Work request
Return the run of lines below that opens with the line containing "Table 5. Correlation" and closes with the line containing "FIGURE 6 | Myocardial", keeping each one exact.

Entries supplied
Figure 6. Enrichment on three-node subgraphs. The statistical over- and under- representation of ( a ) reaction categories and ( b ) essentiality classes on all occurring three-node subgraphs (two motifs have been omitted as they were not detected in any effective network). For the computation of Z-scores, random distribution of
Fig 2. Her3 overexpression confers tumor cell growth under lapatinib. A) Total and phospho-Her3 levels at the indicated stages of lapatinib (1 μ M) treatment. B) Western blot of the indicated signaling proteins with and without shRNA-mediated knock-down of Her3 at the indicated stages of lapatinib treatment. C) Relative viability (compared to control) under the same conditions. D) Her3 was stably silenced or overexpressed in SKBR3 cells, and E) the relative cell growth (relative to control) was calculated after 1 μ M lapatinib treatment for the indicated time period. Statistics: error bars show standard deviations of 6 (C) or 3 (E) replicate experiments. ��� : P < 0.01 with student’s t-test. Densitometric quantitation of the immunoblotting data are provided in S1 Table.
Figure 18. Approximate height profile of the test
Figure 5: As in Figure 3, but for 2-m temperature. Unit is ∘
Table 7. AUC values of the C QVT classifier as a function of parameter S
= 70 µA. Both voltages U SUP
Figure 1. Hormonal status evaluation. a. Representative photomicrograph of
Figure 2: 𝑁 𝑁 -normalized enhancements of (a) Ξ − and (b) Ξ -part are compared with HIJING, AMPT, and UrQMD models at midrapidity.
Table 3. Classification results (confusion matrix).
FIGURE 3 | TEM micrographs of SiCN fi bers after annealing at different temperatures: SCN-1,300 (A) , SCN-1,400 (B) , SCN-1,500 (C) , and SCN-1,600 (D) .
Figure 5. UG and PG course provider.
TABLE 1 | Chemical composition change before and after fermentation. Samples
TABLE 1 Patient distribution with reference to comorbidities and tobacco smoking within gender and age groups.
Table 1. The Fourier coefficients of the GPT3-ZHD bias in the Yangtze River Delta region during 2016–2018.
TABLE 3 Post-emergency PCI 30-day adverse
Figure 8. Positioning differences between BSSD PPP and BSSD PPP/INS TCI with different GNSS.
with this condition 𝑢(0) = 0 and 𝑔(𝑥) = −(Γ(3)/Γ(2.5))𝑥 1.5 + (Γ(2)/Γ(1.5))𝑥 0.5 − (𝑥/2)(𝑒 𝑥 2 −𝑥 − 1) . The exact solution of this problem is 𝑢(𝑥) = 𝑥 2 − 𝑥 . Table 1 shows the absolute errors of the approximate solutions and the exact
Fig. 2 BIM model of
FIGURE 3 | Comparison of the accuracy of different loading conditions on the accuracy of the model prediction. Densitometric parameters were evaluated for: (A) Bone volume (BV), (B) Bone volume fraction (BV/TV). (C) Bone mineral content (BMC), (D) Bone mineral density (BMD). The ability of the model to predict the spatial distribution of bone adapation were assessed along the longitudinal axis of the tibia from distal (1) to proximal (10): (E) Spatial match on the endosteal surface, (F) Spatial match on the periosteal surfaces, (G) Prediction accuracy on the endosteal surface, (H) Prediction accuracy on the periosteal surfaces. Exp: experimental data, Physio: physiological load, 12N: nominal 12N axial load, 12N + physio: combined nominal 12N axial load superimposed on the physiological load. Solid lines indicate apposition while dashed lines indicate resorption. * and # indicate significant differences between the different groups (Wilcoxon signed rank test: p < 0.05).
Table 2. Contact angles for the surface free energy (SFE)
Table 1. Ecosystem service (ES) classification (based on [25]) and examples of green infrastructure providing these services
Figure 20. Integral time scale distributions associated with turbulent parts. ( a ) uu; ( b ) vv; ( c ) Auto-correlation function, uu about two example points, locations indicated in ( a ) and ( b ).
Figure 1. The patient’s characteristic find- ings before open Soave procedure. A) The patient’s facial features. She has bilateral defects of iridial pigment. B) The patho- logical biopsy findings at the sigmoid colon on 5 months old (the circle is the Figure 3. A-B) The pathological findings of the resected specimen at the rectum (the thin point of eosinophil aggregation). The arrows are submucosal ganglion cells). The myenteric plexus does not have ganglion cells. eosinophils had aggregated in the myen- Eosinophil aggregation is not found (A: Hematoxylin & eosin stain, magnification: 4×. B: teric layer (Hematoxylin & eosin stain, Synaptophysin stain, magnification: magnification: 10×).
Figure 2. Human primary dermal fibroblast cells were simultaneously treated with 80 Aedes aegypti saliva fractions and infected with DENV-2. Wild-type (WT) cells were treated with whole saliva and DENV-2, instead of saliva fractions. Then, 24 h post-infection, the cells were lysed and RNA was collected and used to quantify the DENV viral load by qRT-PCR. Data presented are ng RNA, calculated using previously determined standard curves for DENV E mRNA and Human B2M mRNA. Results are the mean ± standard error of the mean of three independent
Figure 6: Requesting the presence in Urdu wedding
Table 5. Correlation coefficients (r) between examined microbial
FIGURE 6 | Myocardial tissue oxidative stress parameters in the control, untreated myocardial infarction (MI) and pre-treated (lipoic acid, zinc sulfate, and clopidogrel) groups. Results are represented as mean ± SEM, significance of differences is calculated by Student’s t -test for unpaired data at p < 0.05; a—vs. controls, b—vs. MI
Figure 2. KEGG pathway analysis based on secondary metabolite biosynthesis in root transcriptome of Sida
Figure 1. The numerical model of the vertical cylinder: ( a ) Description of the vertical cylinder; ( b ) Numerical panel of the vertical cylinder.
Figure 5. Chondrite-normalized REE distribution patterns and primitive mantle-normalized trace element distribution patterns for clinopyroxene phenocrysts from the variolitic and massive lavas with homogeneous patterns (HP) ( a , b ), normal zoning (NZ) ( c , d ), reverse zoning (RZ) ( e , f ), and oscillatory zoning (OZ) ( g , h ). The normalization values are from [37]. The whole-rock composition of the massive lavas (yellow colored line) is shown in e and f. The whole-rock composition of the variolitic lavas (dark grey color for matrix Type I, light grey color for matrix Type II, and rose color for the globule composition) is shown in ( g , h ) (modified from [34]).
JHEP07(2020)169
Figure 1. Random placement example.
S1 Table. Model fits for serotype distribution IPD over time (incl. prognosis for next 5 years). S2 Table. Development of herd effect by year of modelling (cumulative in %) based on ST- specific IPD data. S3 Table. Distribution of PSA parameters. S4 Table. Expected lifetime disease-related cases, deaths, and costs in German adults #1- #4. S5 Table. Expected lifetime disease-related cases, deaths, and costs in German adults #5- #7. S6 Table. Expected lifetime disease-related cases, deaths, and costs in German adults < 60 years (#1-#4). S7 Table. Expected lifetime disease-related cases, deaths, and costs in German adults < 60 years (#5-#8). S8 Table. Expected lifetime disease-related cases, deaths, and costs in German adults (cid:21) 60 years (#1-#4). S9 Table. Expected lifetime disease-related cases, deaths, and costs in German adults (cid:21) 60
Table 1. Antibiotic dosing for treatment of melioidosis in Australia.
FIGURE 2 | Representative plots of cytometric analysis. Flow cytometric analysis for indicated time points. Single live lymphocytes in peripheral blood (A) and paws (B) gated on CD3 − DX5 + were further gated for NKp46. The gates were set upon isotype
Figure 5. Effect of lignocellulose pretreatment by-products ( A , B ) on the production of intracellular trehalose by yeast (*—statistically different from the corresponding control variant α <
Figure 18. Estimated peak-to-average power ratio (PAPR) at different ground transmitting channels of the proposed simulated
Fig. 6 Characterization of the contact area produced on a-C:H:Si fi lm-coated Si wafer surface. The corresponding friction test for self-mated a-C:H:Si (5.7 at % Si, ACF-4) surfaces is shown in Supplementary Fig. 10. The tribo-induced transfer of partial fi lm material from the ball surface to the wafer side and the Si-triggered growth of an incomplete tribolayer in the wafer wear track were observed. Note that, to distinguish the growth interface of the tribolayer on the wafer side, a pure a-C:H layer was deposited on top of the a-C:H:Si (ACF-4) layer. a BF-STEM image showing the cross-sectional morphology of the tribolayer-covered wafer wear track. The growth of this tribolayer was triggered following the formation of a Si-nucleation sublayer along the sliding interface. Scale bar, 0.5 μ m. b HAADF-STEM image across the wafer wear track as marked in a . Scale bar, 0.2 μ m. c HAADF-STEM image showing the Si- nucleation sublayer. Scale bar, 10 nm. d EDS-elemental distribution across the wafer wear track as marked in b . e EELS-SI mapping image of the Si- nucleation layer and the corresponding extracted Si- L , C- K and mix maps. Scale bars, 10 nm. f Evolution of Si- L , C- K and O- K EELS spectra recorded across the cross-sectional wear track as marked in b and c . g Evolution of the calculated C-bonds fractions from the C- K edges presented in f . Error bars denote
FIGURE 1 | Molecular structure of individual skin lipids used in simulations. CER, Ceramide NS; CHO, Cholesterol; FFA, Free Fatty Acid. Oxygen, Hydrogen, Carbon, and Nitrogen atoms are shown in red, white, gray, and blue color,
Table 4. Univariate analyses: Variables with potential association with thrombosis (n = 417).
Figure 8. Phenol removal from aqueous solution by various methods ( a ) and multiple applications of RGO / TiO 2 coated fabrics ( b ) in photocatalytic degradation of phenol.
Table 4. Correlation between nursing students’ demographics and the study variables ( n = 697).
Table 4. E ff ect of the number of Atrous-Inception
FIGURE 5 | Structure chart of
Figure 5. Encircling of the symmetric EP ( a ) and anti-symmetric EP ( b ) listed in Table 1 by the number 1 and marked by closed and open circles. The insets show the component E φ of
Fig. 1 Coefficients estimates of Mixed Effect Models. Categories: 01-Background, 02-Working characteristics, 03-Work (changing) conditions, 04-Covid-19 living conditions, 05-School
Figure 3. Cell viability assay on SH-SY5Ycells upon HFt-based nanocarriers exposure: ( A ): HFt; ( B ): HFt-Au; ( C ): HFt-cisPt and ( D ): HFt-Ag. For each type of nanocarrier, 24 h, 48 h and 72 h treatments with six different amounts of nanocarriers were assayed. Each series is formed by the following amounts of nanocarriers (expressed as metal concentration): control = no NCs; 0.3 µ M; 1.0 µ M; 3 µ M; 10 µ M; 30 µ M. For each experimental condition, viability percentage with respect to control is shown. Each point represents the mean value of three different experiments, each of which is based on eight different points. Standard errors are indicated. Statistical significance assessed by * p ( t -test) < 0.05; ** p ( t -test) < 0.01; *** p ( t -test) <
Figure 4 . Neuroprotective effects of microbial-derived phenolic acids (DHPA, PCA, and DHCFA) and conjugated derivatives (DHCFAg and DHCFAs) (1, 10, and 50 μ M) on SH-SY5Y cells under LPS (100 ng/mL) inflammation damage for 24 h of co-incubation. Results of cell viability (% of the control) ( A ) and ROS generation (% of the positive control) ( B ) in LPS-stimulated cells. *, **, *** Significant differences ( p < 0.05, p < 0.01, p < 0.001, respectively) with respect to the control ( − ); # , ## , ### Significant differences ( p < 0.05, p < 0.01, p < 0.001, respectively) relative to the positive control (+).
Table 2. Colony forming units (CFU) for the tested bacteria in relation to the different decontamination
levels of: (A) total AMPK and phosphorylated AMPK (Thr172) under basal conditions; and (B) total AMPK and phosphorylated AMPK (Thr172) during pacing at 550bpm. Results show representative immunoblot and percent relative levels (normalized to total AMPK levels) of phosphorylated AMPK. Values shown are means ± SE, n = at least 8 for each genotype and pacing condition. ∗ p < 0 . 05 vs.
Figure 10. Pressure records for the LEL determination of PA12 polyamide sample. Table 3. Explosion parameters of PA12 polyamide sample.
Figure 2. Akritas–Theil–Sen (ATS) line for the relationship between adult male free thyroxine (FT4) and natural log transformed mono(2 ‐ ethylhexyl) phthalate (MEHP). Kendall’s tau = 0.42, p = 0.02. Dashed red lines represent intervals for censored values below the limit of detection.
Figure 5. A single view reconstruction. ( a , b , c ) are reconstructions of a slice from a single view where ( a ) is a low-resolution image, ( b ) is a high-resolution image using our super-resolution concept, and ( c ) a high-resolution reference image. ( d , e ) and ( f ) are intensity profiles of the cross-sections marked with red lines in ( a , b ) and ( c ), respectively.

Answer area
Table 5. Correlation coefficients (r) between examined microbial
FIGURE 6 | Myocardial tissue oxidative stress parameters in the control, untreated myocardial infarction (MI) and pre-treated (lipoic acid, zinc sulfate, and clopidogrel) groups. Results are represented as mean ± SEM, significance of differences is calculated by Student’s t -test for unpaired data at p < 0.05; a—vs. controls, b—vs. MI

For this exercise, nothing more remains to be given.